■ **EXERCISE REQUIREMENTS**: According to the article on hard drive reliability, how many drive failures did Backblaze experience during the first quarter of the year?

Start of SELECTED EXCERPT

The latest and greatest camera and lens technology helps us capture better images, but all these photos and videos need to be stored somewhere. As cameras offer more resolving power and files get larger, speed is important too. But perhaps no aspect of a drive matters more to a photographer, especially if they don’t have an excellent backup workflow, than reliability. Reliability is not something you typically think about with a hard drive until something goes wrong and no individual photographer has enough hard drives to make any meaningful conclusions about drive reliability. Popular backup service Backblaze, on the other hand, has tens of thousands of hard drives and can glean a lot of information about hard drive reliability.

In a recent blog post, Backblaze looked at their hard drive failure rates and updated their lifetime failure rate list. The hard drive set includes 84,469 operational hard drives, of which 1,800 were boot drives and 82,669 were data drives. They remove models of which they have less than 45 individual drives, which left a total of 82,516 drives for the latest report. There are 17 different models in use, ranging from 3 to 8 terabytes in size. All of them are 3.5-inch drives. You can see the updated annualized failure rate table below.

 
Image credit: Backblaze

During the first quarter of this year, Backblaze experienced 375 drive failures. A drive failure includes a drive which will not spin up or connect to the operating system, a drive which will not sync or stay synced in a RAID array and drives whose Smart Stats show values above their acceptable threshold. The annualized hard drive failure rate for the first quarter was 2.11 percent, which is higher than in previous quarters. The team theorizes that this could be due to the high number of new drives they added, noting that new drives tend to fail early on.

End of SELECTED EXCERPT
Start of EXTRACTED RECORDS

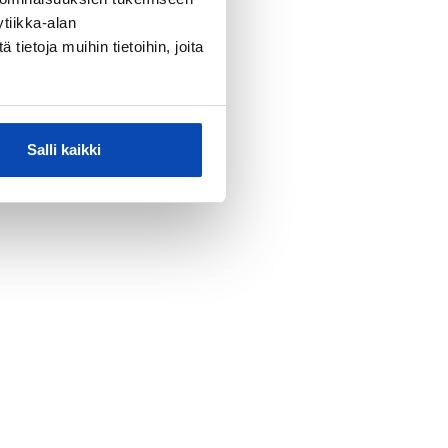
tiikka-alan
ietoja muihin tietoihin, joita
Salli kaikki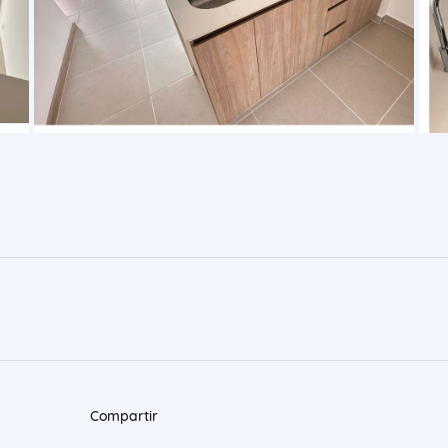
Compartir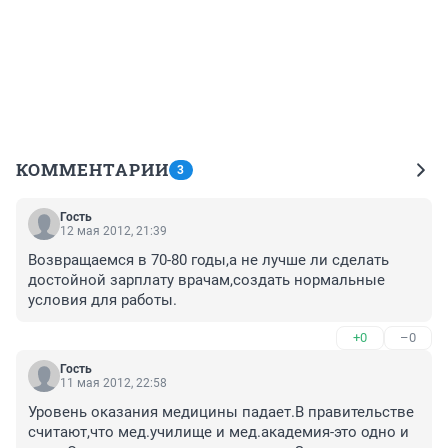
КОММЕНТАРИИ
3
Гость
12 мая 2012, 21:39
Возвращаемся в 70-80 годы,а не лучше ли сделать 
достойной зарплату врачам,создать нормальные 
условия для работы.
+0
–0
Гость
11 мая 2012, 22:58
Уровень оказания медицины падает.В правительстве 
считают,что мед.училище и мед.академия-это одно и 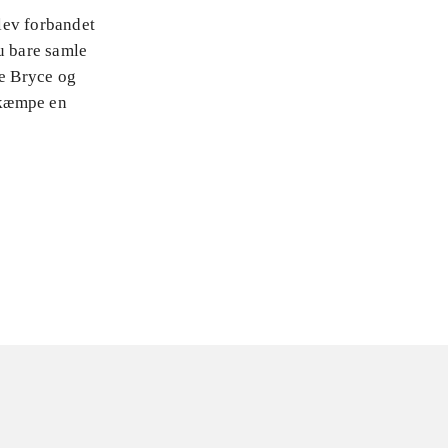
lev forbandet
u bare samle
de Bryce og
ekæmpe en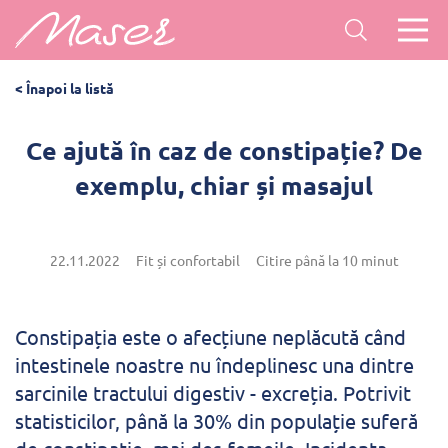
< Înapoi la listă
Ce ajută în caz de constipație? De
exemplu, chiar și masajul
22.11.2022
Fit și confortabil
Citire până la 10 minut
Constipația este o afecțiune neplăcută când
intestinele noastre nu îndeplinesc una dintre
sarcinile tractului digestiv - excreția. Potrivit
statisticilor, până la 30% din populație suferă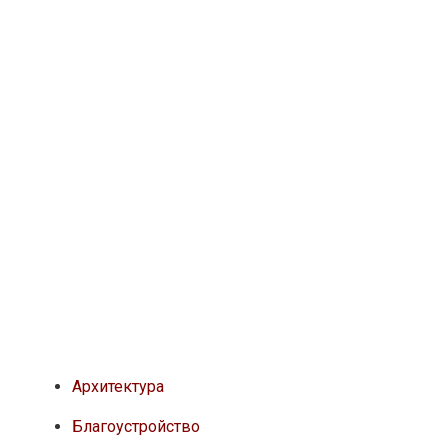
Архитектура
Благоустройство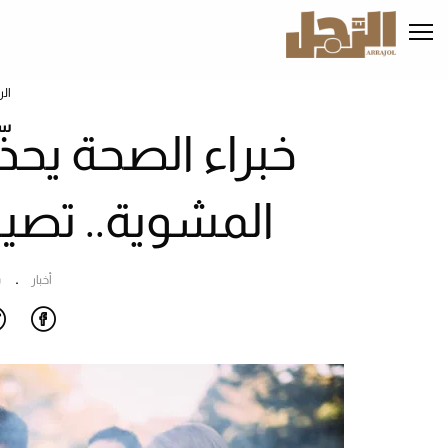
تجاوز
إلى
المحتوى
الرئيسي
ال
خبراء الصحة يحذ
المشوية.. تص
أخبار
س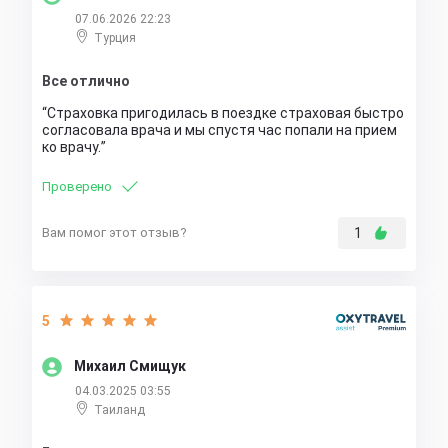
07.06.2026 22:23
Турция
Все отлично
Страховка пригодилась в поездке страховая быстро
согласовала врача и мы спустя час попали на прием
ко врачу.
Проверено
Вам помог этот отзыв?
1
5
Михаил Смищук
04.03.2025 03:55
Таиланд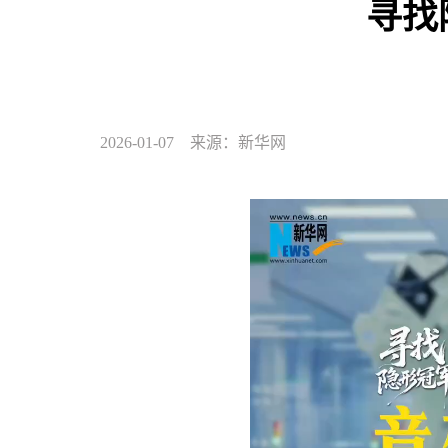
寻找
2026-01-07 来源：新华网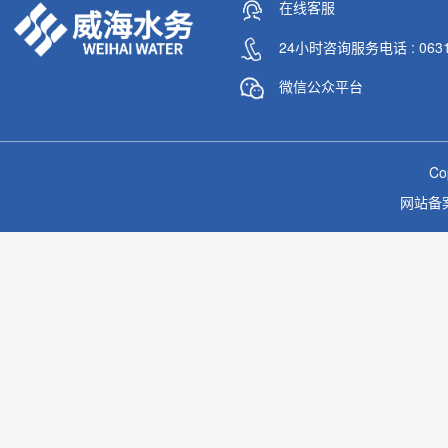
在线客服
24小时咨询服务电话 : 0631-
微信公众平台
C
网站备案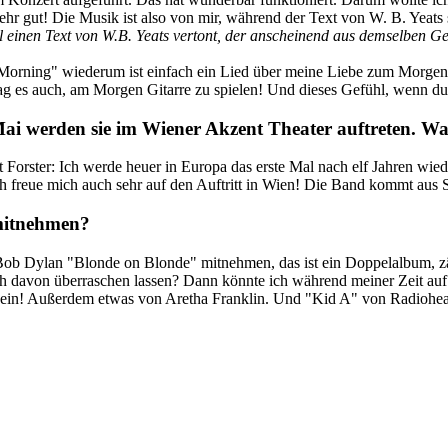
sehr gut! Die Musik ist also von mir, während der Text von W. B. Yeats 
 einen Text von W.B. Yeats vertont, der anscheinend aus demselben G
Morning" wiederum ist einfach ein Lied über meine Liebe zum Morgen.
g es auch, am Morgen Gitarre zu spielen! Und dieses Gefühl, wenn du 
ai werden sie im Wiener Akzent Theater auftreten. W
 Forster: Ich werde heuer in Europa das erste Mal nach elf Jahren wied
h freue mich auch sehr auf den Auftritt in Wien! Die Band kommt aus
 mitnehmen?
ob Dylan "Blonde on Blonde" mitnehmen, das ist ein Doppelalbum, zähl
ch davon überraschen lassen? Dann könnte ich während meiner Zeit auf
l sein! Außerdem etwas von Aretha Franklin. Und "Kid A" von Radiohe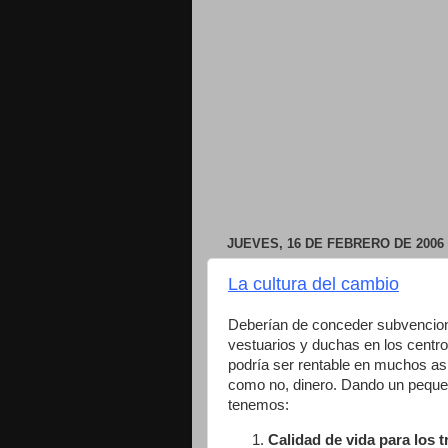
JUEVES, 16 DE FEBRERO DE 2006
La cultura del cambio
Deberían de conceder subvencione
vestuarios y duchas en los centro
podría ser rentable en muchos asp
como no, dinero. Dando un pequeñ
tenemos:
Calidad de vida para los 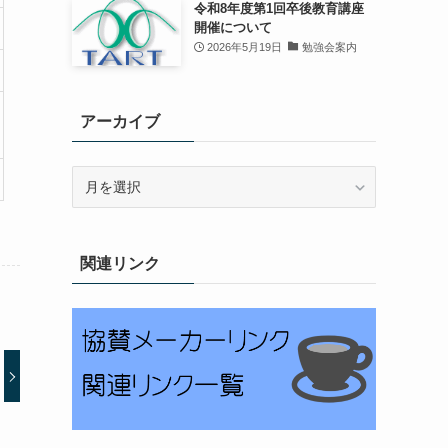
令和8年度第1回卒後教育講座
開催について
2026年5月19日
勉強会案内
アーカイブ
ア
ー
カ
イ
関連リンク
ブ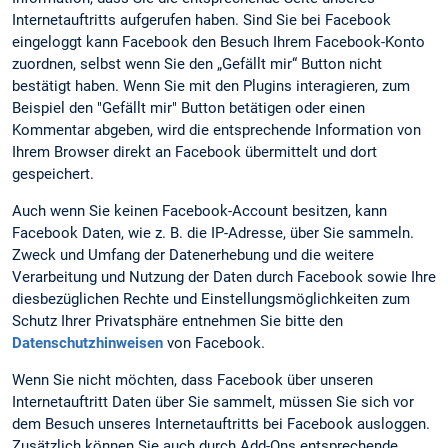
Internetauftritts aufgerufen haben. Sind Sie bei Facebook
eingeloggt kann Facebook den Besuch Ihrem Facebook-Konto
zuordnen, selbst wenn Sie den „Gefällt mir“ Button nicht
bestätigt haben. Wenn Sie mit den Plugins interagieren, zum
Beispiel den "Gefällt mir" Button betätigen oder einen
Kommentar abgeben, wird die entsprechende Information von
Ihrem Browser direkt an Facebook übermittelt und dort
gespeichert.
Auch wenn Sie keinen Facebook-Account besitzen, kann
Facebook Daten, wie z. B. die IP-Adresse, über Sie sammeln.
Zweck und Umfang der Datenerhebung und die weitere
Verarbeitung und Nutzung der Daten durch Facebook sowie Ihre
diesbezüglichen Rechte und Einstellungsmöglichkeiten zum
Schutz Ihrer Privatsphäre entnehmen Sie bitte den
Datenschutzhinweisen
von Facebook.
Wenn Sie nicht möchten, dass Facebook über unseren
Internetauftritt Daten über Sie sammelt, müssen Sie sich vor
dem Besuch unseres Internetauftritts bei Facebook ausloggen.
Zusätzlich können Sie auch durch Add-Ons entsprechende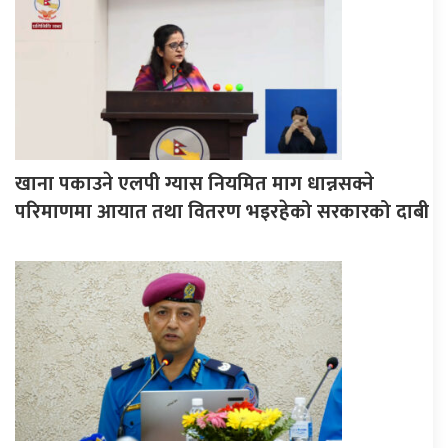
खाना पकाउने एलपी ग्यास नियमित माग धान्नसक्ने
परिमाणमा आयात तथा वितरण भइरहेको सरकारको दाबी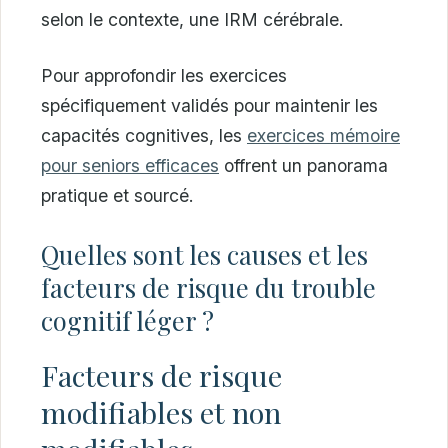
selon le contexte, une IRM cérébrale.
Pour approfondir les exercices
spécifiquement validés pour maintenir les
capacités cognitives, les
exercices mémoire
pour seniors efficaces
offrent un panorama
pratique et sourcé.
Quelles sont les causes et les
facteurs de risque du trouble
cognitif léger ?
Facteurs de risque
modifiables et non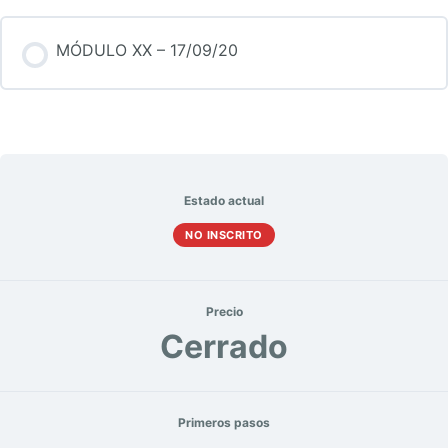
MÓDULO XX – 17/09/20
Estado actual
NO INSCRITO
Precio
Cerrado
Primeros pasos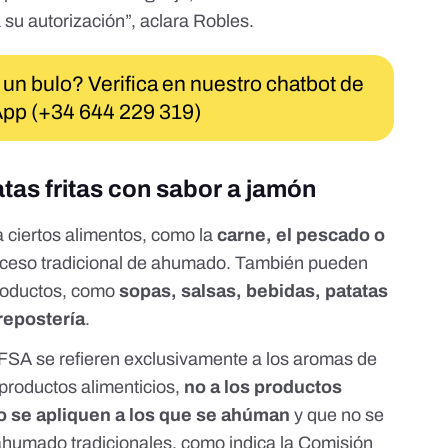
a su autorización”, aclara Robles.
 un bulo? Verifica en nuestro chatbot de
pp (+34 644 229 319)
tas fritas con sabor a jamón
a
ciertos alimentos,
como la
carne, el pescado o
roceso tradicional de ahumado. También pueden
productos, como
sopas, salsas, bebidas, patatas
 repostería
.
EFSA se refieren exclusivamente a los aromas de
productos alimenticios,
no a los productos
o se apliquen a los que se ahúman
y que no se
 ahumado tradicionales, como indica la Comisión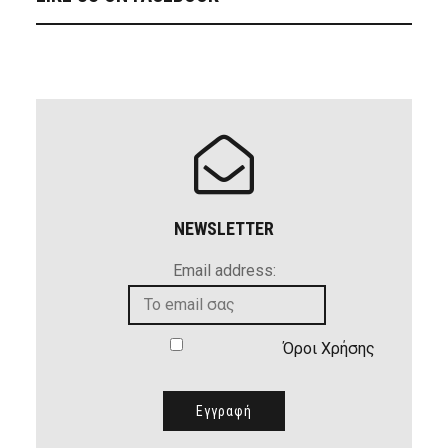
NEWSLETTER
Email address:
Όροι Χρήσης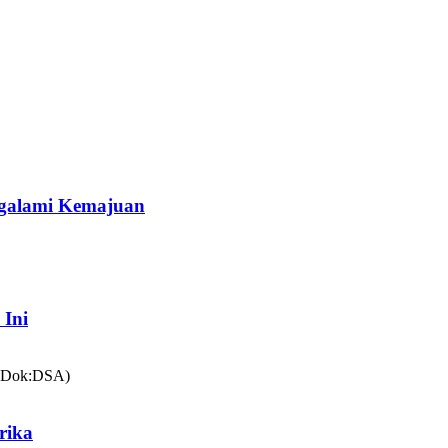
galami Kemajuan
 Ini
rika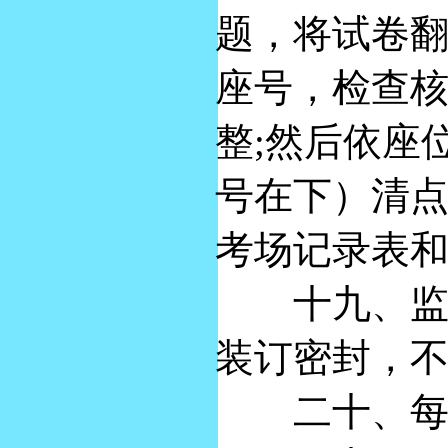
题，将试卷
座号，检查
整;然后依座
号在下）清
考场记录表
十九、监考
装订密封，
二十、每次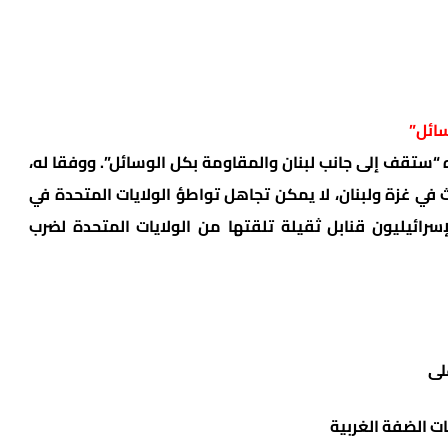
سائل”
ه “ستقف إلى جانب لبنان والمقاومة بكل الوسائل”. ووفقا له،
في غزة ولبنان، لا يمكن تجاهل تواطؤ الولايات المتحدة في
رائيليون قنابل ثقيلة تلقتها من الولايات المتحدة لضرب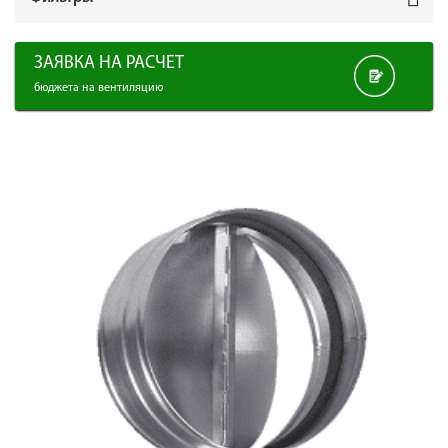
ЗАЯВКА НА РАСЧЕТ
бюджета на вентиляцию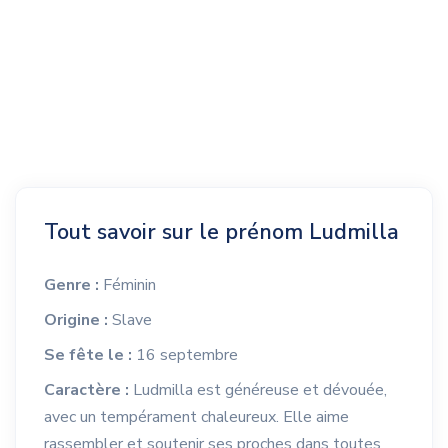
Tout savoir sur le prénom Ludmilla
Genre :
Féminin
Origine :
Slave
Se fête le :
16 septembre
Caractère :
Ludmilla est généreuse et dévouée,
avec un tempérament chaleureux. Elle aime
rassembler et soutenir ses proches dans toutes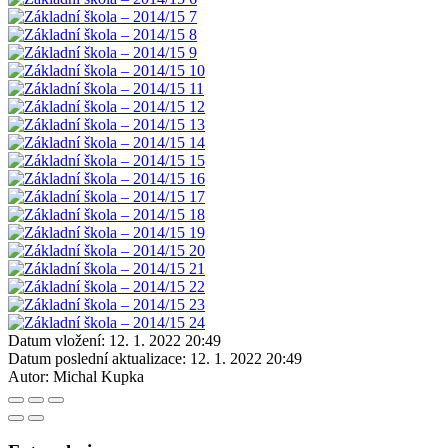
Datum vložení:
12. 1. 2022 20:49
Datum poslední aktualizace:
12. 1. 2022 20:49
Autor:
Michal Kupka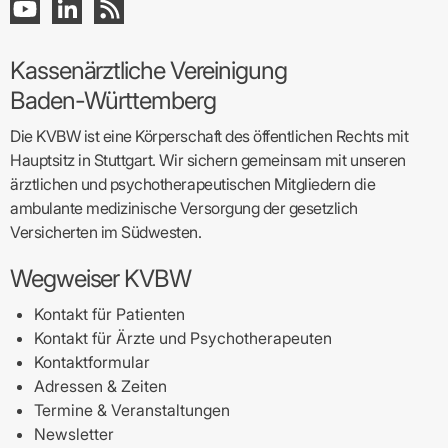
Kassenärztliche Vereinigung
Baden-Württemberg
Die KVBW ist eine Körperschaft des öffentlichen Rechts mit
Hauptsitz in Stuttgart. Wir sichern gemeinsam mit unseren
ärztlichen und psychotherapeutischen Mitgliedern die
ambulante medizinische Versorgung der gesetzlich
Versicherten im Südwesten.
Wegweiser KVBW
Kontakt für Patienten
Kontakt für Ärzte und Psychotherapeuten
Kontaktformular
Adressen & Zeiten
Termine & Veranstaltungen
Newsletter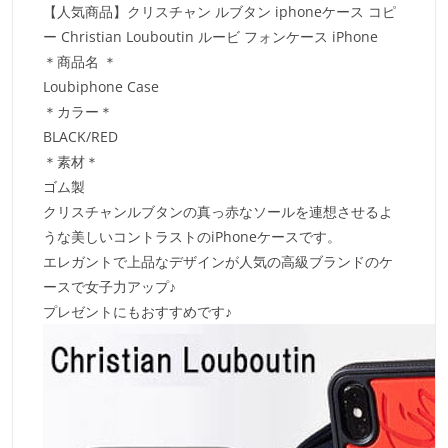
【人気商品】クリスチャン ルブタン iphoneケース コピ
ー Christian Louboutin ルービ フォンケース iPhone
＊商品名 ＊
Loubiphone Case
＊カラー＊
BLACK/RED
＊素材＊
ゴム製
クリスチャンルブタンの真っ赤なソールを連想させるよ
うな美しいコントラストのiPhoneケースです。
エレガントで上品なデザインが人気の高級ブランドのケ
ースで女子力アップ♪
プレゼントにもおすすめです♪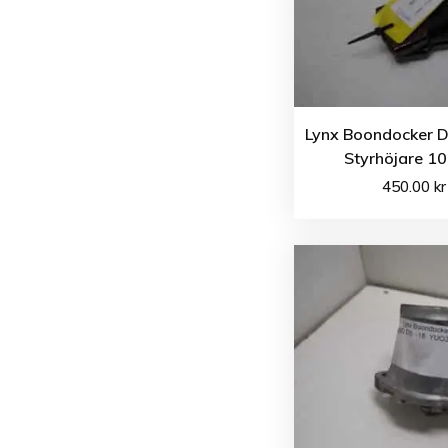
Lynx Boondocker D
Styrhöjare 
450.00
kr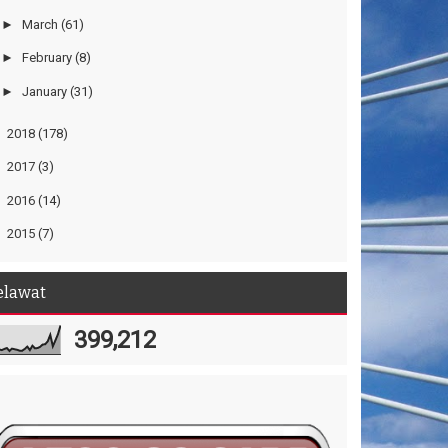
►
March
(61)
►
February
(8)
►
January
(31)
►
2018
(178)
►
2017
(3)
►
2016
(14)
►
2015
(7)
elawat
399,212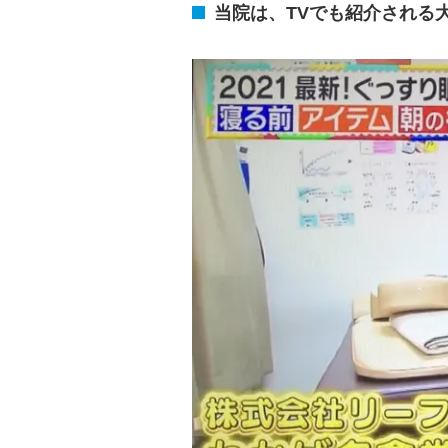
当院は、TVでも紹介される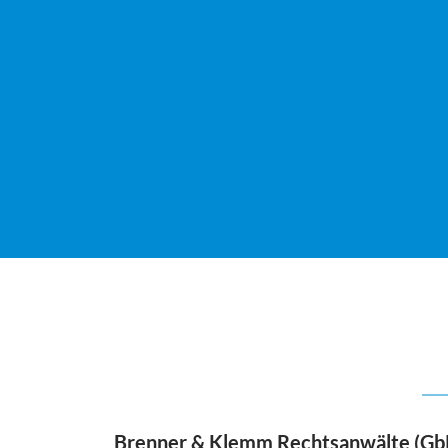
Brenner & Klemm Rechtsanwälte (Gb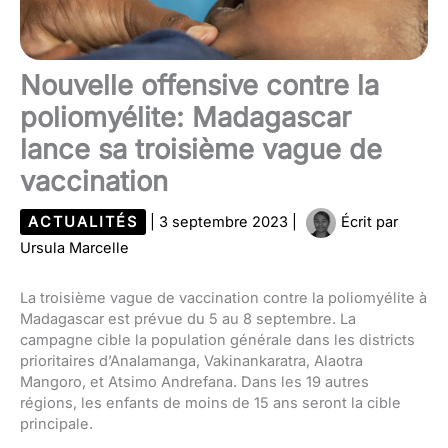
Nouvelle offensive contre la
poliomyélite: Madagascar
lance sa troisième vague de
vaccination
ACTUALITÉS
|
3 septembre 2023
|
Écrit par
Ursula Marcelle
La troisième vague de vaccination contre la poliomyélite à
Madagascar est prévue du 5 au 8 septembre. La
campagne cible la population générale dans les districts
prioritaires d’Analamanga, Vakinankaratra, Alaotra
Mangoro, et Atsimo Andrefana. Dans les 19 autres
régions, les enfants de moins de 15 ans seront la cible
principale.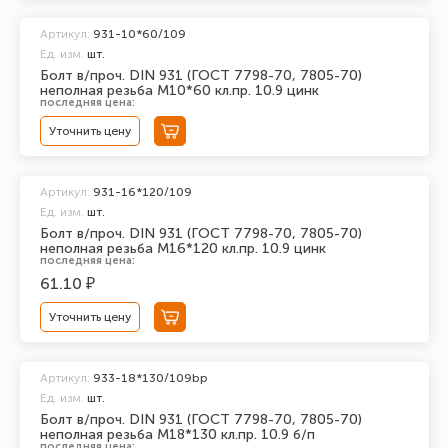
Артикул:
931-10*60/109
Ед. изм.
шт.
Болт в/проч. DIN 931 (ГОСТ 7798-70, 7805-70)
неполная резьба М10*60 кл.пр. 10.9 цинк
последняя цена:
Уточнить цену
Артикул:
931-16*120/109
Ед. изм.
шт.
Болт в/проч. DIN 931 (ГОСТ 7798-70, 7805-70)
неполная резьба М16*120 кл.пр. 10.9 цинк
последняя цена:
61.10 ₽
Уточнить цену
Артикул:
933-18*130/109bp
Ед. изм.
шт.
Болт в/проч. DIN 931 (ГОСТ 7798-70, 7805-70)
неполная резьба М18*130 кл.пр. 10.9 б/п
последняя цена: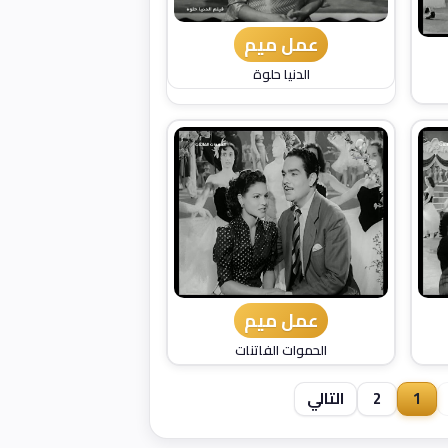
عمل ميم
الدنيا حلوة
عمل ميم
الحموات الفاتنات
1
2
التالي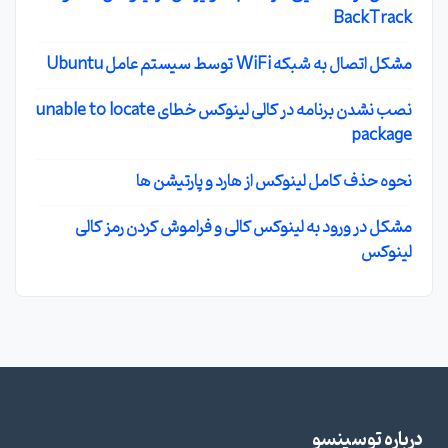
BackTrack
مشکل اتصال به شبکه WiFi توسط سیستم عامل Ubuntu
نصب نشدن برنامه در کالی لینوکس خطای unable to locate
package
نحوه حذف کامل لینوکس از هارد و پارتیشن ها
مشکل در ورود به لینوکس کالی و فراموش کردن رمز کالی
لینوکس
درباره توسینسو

End of EXTRACTED RECORDS

■ **ANSWER SPACE**: 375